I usually think of differential forms as things "dual" to lines, surfaces, etc.

Here I picture forms in a 3-dimensional space. The generalization is obvious, with little care.

A foliation of the space (think of the sedimentary rocks) is always a 1-form. Not all 1-forms are foliations, but they can always be written as sums of foliations.

A line integral of a 1-form is simply "how many layers the line crosses". With signs.

A stream of "flux lines", that cross a surface, is a 2-form in R³. Not all 2-forms are streams of lines, but they can be sums of streams of lines. The surface integral is, again, the number of "intersections".

A 3-form in R³ is simply a "cloud of points". Volume integration is "how many points are within a certain region".

The exterior derivative is the boundary of those objects.

Think of the foliation/1-form. If a layer breaks, its boundary is a line. Many layers that break form a stream of lines, that is a 2-form.

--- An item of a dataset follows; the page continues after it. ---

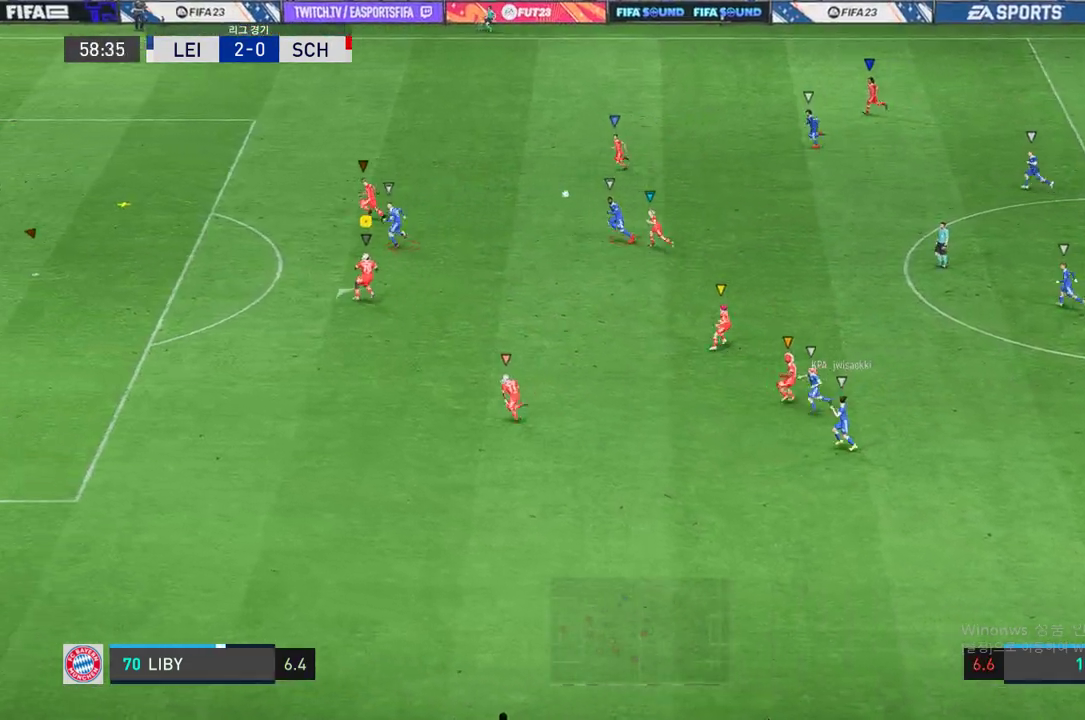
{"buttons": ["R2"], "left_stick": "up-left", "events": [[51, "L2", "up"], [395, "B", "down"], [463, "B", "up"]]}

You see that if you take a closed loop, the integral of the 1-form along such loop is precisely the number of layers that the loop crossed without crossing back. If the loop is a keyring, the integral is the number of keys. The value of this integral is the number of layers that were "born" or "dead" within the loop. Or, the number of stream-lines, of the exterior derivative, that crossed an area enclosed by the loop! This is exactly Stokes' theorem: the integral of a 1-form around a closed loop is equal to the integral of its derivative on an area enclosed by such loop.

Ultimately, Stokes' theorem is a "conservation of intersections".

This works for any order, and any dimension.